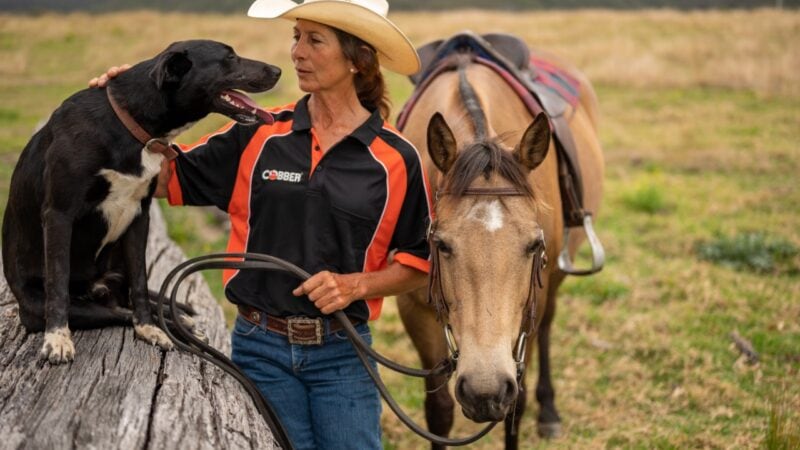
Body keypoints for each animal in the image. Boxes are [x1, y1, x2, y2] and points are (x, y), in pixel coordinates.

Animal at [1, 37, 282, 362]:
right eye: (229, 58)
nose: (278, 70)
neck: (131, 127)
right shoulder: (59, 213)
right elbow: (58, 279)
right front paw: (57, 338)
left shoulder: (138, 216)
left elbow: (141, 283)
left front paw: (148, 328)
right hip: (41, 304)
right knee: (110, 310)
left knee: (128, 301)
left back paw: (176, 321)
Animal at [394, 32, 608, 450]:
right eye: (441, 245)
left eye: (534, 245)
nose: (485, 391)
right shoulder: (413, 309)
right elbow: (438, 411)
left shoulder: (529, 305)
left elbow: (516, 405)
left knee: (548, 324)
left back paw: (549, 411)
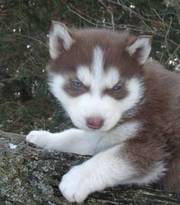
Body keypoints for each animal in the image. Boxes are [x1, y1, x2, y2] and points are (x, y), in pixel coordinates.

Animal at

-------------------------

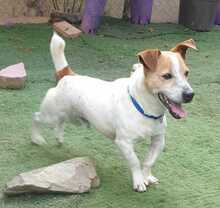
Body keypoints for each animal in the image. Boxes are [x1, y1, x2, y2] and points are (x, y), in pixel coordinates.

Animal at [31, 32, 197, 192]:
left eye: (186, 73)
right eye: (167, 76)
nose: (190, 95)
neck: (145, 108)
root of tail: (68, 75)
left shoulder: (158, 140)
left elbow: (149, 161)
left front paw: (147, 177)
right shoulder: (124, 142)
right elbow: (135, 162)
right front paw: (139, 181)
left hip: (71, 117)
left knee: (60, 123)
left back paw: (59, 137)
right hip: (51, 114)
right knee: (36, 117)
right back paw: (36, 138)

-------------------------

■ DIRECTIONS
Begin at the line above that has "nose: (190, 95)" and stop after the line that has "right knee: (36, 117)", copying each line exactly and adding nothing else.

■ RESPONSE BELOW
nose: (190, 95)
neck: (145, 108)
root of tail: (68, 75)
left shoulder: (158, 140)
left elbow: (149, 161)
left front paw: (147, 177)
right shoulder: (124, 142)
right elbow: (135, 162)
right front paw: (139, 181)
left hip: (71, 117)
left knee: (60, 123)
left back paw: (59, 137)
right hip: (51, 114)
right knee: (36, 117)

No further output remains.